“ A place belongs forever to whoever claims it hardest, remembers it most obsessively, wrenches it from itself....” – Joan Didion in The White Album, a portrait of 1970s California.
One of the shrewdest observers of our times, writer Joan Didion may have belonged to California, but she went on to become a New Yorker — and that road inevitably led her to Miami.
It has been almost three decades since Didion came to town, and with the meticulousness of an anthropologist, examined our changing demographics, our tense community relations, and what was then the growth story of the day — the overdevelopment of Kendall.
But when Didion wrote her bestseller, Miami, she honed in on one story: the effervescence of Cuban Miami.
With so many new plot lines now and a Cuban-American establishment that’s mainstream and as dispersed and entrenched as the Irish in Boston, the question is: To whom does/will Miami belong?
I’m not trying to stir up trouble in our civic waters. But a convergence of events made me return to Didion and the meticulousness with which she dissected that Miami.
It feels as if this too is a moment that begs some definition, like those heady times in the late 1980s when the nation’s top writers came to take our temperature.
Not then — and certainly not now — are we an easy measure, but something’s afoot.
Old and new friends announce that they’re leaving the assured blizzards of the northeast for the hyped-but-seldom-arriving hurricanes of South Florida.
They belong to that desirable intellectual, creative class that’s driving our newfound cachet and part of the growth.
“We’re dreaming of coming home….” the old friend writes.
The phrase sticks with me. She’s not originally from here, but she lived and worked in Miami during that heady time Didion captured.
“Havana vanities come to dust in Miami,” Didion famously began our tale.
White flight was in full swing, but my friend learned Spanish, got to know Cubans in a deeper way than most. She has lived expansively in New York and abroad — yet she calls Miami home.
Same week, a French journalist calls.
The French are publishing Tom Wolfe’s book about Miami and he wants to know what Miami’s art world thinks about Wolfe’s Miami of Russian mafia goons, forged artworks and hot Cuban lovers.

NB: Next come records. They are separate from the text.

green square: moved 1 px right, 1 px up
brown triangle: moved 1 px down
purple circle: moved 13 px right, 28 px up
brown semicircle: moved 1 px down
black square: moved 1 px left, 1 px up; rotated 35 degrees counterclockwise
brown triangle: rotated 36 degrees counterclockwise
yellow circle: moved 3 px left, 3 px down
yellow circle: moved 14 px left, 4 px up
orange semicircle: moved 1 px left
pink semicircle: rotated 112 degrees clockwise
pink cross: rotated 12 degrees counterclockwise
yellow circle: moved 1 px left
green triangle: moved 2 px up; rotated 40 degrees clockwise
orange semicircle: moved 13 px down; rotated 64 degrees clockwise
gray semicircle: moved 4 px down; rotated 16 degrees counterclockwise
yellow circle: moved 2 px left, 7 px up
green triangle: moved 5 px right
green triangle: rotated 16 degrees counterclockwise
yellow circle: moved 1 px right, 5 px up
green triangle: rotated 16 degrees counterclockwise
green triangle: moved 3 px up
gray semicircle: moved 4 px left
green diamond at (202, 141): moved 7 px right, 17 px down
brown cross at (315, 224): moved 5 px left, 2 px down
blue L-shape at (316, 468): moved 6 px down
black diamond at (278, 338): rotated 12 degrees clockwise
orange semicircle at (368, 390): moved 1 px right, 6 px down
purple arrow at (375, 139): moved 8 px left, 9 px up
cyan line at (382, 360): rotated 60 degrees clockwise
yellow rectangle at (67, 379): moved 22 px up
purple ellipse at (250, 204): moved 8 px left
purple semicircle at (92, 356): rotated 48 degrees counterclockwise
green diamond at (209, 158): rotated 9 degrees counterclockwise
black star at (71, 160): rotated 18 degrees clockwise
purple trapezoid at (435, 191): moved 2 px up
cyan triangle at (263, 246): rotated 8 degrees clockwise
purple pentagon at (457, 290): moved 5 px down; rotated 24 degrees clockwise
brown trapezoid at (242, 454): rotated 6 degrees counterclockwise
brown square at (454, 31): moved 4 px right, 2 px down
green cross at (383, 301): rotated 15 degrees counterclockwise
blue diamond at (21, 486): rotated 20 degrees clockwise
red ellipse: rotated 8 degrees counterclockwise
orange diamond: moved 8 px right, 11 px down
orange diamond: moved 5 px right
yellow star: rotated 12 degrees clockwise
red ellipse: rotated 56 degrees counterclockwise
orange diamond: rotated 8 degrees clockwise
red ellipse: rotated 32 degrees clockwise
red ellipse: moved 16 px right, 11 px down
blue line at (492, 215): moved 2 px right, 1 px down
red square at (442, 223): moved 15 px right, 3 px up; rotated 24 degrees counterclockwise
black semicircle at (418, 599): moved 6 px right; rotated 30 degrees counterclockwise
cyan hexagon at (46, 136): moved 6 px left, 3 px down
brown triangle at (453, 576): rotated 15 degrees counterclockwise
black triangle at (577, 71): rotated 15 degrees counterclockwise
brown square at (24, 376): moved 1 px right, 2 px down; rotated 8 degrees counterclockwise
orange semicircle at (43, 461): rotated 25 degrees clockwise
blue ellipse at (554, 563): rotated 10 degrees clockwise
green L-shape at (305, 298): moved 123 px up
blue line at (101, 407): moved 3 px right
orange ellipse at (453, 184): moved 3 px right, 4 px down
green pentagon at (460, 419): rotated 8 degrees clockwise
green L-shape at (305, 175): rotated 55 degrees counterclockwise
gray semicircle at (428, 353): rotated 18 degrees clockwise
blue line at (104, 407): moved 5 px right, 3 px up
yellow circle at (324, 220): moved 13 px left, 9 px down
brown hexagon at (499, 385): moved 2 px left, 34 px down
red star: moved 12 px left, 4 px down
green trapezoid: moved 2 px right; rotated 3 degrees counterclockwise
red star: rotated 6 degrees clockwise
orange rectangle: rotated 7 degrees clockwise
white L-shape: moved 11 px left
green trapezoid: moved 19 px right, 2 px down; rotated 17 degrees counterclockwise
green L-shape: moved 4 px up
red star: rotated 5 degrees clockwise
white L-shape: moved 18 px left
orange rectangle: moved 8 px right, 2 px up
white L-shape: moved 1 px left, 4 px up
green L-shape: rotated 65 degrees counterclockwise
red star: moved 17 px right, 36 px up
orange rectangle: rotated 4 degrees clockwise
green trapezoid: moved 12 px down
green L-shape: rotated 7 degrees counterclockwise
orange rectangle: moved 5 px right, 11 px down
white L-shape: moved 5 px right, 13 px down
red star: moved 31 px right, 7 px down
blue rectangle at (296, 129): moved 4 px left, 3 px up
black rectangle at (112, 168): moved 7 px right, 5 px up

I tell him I love Wolfe’s other work, but I’ve only read a few pages of Back to Blood and I blame the obnoxious voice of the newspaper editor in the beginning.
I deliver what has become my standard line: “Miami is complex.”
But my tongue gets the best of me: “This city will swallow even the finest out-of-towners and make them churn out caricature.”
Joan Didion got Miami because she knew how to own a place, how to capture the pathos of a historic moment, one that merits revisiting any day.
Her Miami, our Miami, is ever-changing, and for the time being, the moment feels like the proverbial pregnant pause.
It may not matter to whom Miami belongs. What matters is that we’re here, hellbent on loving it.